■ WORK ORDER
The response must match the data below exactly, line for line.
── EXERCISE DATA
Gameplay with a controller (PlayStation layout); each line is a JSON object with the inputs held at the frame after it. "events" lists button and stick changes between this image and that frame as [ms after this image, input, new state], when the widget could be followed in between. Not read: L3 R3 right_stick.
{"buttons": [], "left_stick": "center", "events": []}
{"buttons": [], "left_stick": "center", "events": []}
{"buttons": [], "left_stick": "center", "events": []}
────
■ SOLUTION
Gameplay with a controller (PlayStation layout); each line is a JSON object with the inputs held at the frame after it. "events" lists button and stick changes between this image and that frame as [ms after this image, input, new state], when the widget could be followed in between. Not read: L3 R3 right_stick.
{"buttons": [], "left_stick": "center", "events": []}
{"buttons": [], "left_stick": "center", "events": []}
{"buttons": [], "left_stick": "center", "events": []}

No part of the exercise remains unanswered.